U.S. Health and Human Services Secretary Kathleen Sebelius has released a national plan to fight Alzheimer’s disease. The plan was called for in the National Alzheimer’s Project Act, which President Barack Obama signed into law in January 2011. The National Plan to Address Alzheimer’s Disease sets forth five goals, including the development of prevention and treatment approaches for Alzheimer’s and related dementias by 2025.
In February, the administration announced that it would take immediate action to implement parts of the plan, including making additional funding available in fiscal year (FY) 2012 to support research, provider education and public awareness.
On May 15, Sebelius announced additional specific actions, including the funding of two major clinical trials, jumpstarted by the National Institutes of Health’s (NIH) infusion of additional FY 2012 funds directed at Alzheimer’s disease; the development of training and information for U.S. clinicians; and a public education campaign and website to help families and caregivers find the services and support they need.
To help accelerate this work, the proposed FY 2013 budget provides a $100 million increase for efforts to combat Alzheimer’s disease. These funds will support additional research ($80 million), improve public awareness of the disease ($4.2 million), support provider education programs ($4 million), invest in caregiver support ($10.5 million) and improve data collection ($1.3 million).
The plan, presented May 15 at the Alzheimer’s Research Summit 2012: Path to Treatment and Prevention, was developed with input from experts in aging and Alzheimer’s disease issues and calls for a comprehensive, collaborative approach across federal, state, private and non-profit organizations. More than 3,600 people or organizations submitted comments on the draft plan.
The new initiatives include:
- Research: The funding of new research projects by the NIH will focus on areas in which emerging technologies and new approaches in clinical testing enable improved assessment of the disease. This research holds considerable promise for developing and targeted approaches to prevention and treatment. Specifically, two major clinical trials are being funded. One is a $7.9 million effort to test an insulin nasal spray for treating Alzheimer’s disease. A second study, toward which NIH is contributing $16 million, is the first prevention trial in those at highest risk for the disease.
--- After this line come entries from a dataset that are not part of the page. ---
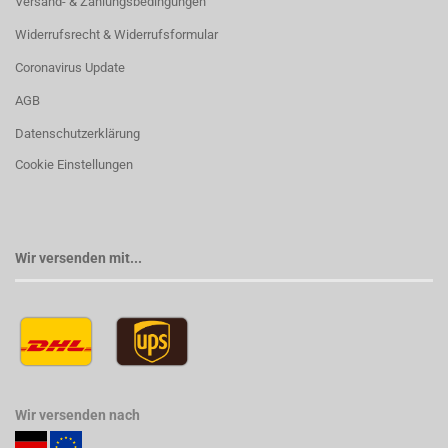
Versand- & Zahlungsbedingungen
Widerrufsrecht & Widerrufsformular
Coronavirus Update
AGB
Datenschutzerklärung
Cookie Einstellungen
Wir versenden mit...
Wir versenden nach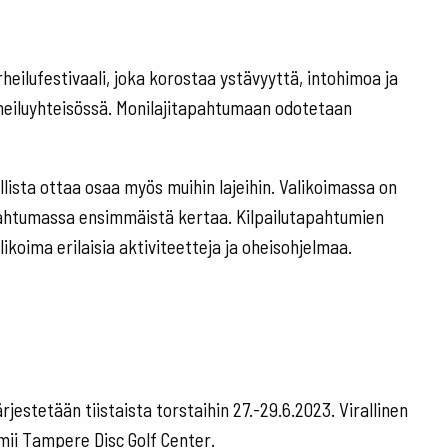
heilufestivaali, joka korostaa ystävyyttä, intohimoa ja
rheiluyhteisössä. Monilajitapahtumaan odotetaan
lista ottaa osaa myös muihin lajeihin. Valikoimassa on
pahtumassa ensimmäistä kertaa. Kilpailutapahtumien
likoima erilaisia aktiviteetteja ja oheisohjelmaa.
jestetään tiistaista torstaihin 27.-29.6.2023. Virallinen
imii Tampere Disc Golf Center.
- Tools for clinicians: The Health Resources and Services Administration has awarded $2 million in funding through its geriatric education centers to provide training for doctors, nurses and other healthcare providers on recognizing the signs and symptoms of Alzheimer’s disease and how to manage the disease.
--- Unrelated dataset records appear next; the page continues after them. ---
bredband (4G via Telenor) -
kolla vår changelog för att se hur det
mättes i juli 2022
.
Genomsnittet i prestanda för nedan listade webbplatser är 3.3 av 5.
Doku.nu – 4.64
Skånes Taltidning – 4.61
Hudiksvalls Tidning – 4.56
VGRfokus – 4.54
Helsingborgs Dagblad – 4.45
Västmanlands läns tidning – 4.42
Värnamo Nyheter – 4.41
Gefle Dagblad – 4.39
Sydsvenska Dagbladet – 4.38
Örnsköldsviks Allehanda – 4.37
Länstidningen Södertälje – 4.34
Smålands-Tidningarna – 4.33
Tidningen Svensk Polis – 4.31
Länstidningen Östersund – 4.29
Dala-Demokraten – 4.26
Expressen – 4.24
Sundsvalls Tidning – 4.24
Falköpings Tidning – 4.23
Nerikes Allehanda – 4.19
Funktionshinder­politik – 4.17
- Easier access to information to support caregivers: HHS’ new website, alzheimers.gov, offers resources and support to those facing Alzheimer’s disease and their friends and family. The site is a gateway to information from federal, state and private organizations. Visitors to the site will find plain language information and tools to identify local resources that can help with the challenges of daily living, emotional needs and financial issues related to dementia. Video interviews with real family caregivers explain why information is key to successful caregiving.
- Awareness campaign: The first new television advertisement encouraging caregivers to seek information at the new website was debuted. This media campaign will be launched this summer for family members and patients.
In 2013, the National Family Caregiver Support Program will provide services to family caregivers, including those helping loved ones with Alzheimer’s disease. This program will enable family caregivers to receive respite services, providing them a short break from caregiving duties, along with other services, such as counseling, education and support groups.